On 23 Apr 2020, at 4:22, Andrew Hodgkinson wrote:

I just had a very unfortunate experience with 2.0.9. I noted it was available as a test build in this thread, and thought I'd try it as I've seen all manner of weird stuff with file content not refreshing etc. when files on disc change in 2.0.6 and wondered if there were improvements. I've not reported bugs about this because so far, I can never replicate anything.

Regarding file changes: The code for this has been rewritten using a simpler API (provided by macOS) and it now watches parent folders. Previously if a parent folder was changed (renamed or deleted), TextMate would not notice it, so the open document would become “detached” from the file on disk (either not using the new path, or if the file got re-created, it would not notice changes made to the new re-created file).

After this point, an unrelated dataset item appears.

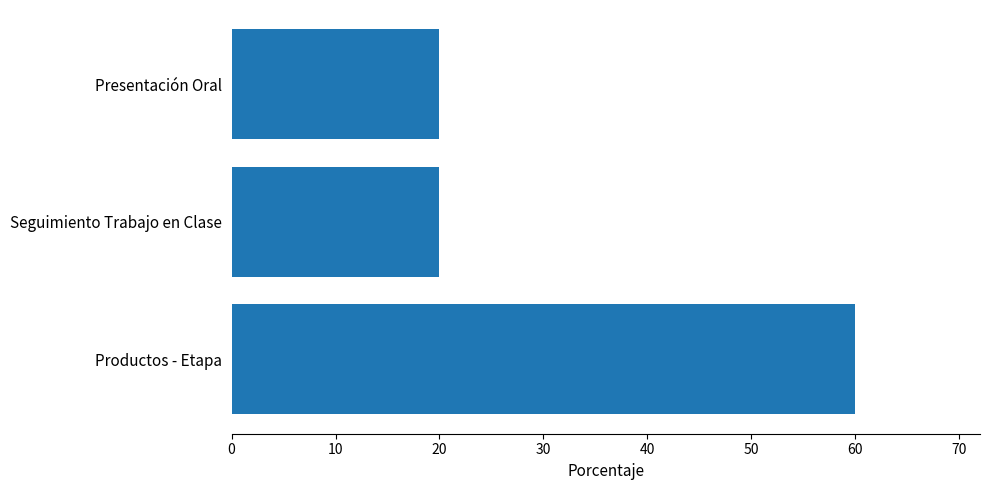

What is the difference between the values at Productos - Etapa and Seguimiento Trabajo en Clase?

40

This could possibly happen after running a git rebase or similar operation that would delete and recreate folders (with open documents) in your project.

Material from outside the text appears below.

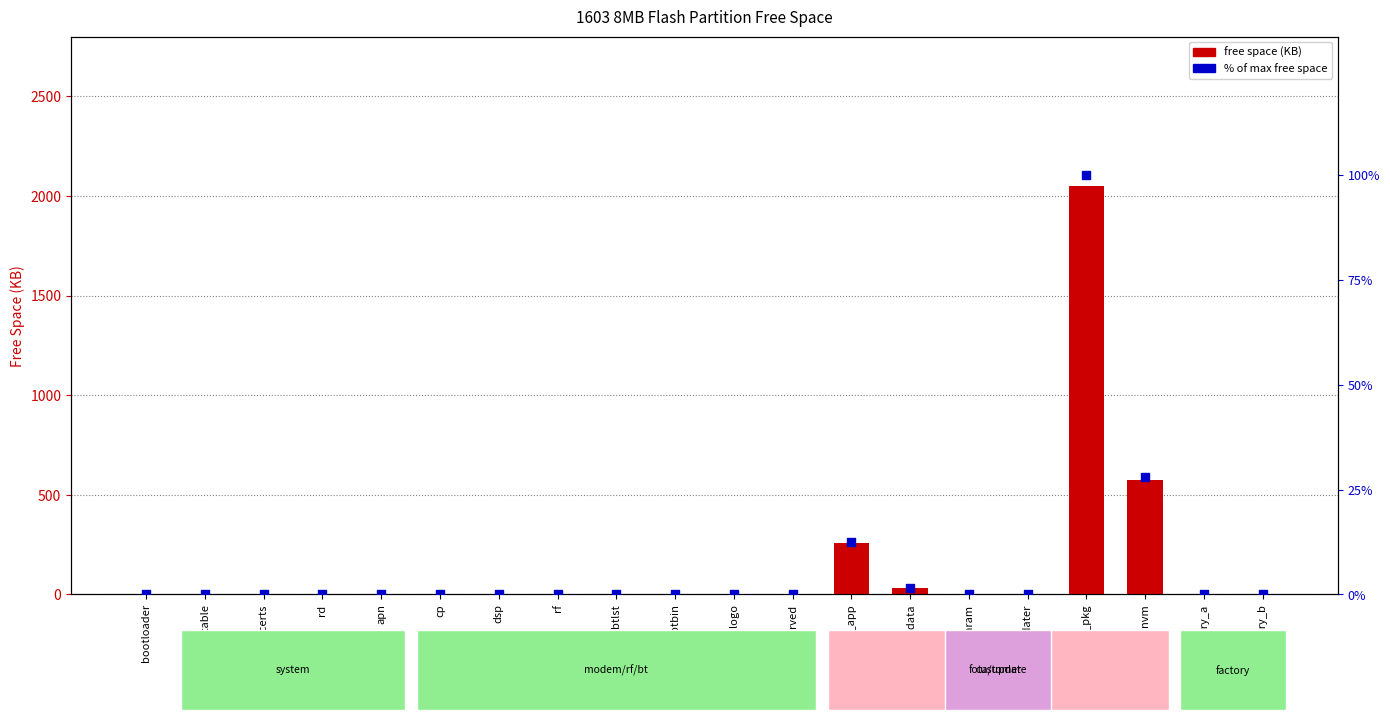

Which series has the widest spread of Y values?

free space (KB)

2.0.9 launched and reloaded all my many windows - several temporary text files (unsaved, I've just relied on application state restore for so many years now that I don't even think about it) and and about 20 different projects in different windows across multiple desktops (I'm a very busy developer, heh). As ever, it didn't put anything back in the correct desktop spaces so I moved all the windows in Mission Control manually but then noticed one I wanted to close - but couldn't. TextMate didn't respond.

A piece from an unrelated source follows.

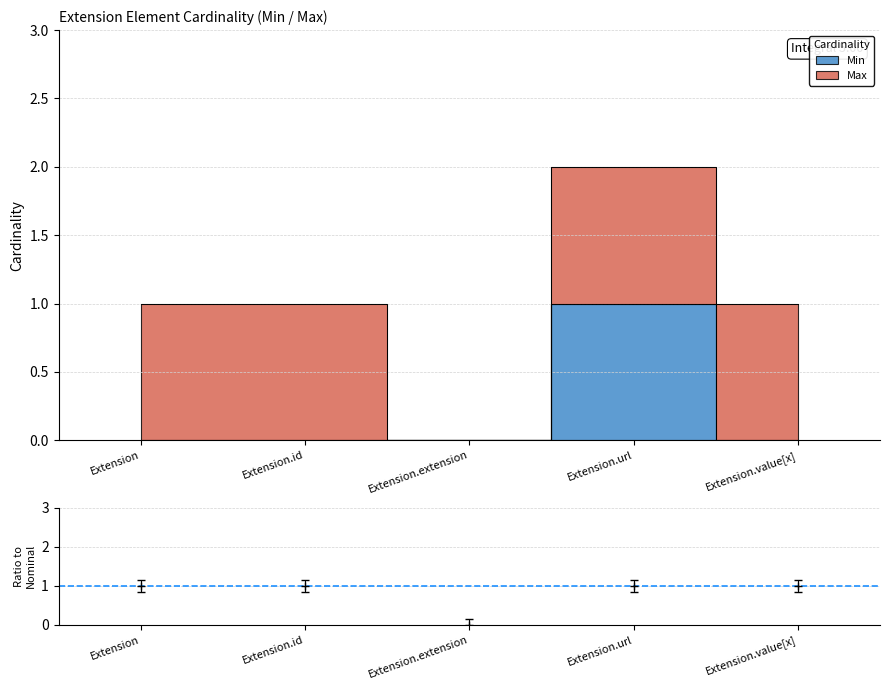

Which series ends up on top after the final intersection of Max and Min?

Max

For placing them on the appropriate desktop: There is currently no API to open a window on a specific desktop.

Apple’s own session restore support is able to do this, it’s not a drop-in replacement, but I am working on migrating to Apple’s system.

At this point I realised that while I could move windows and they'd gain focus, there was no way to interact. Typing and mouse clicks were totally ignored.

I’ve seen this issue before, both with TextMate and other applications. But new for macOS 10.15 (I think) is that it used to be, that one could switch to another application and back, to fix the issue, but this is not always the case with macOS 10.15.

[…] with TextMate automatically relaunched after the reboot and all its windows restored - nope, no good; can't click in anything. Quit it; restarts itself. I could't delete it even after "pkill -9" as the Finder insisted that the application was open and sure enough a moment later it reappeared. So this time I used "pkill -9 TextMate; sudo rm -rf ..." to forcibly remove the application before it had a chance to restart.

That is pretty damn weird. So even after a reboot, TextMate kept relaunching? And still in a state where it didn’t get “proper” activation (no keyboard input)?

Apple does offer to relaunch applications if they terminate unexpectedly, but that is offered as an option, not automatic.

I then reinstalled 2.0.6 and - no windows. Nothing. Absolutely all my state, and all my temporary files including project notes, have disappeared. Wut?! Surely those are all in Library/Application Support, *not* stored in the application bundle?

You should be able to find “untitled” (or unsaved) documents in ~/Library/Application Support/TextMate/Session.

Metadata about the files are stored using extended attributes, to view this, run e.g.:

% xattr -l ~/Library/Application\ Support/TextMate/Session/untitled.txt
com.macromates.backup.file-type: text.plain
com.macromates.backup.identifier: C0498FF4-97E3-4E07-B020-9AF3AF4727D8
com.macromates.backup.modified: YES
com.macromates.backup.tab-size: 4
com.macromates.backup.untitled-count: 1

Is there any way I can get any of that back? And what on earth is going on with TextMate 2.0.9's self-restart behaviour - it's practically a virus at that point, unkillable and crippling machine functions - is that a known bug, or a misfiring intended feature of some kind, or just yet another problem in Catalina at work (10.15.4)?

I can assure you that TextMate does not do anything to try and make itself be relaunched repeatedly (which would require a helper process).

And it is not obvious to me how such a situation can even arise. There is “keep alive” support in their launch daemon system, but that is not for GUI applications, and I think their launch daemon support even stops keeping a process alive (relaunching) if it terminates too quickly.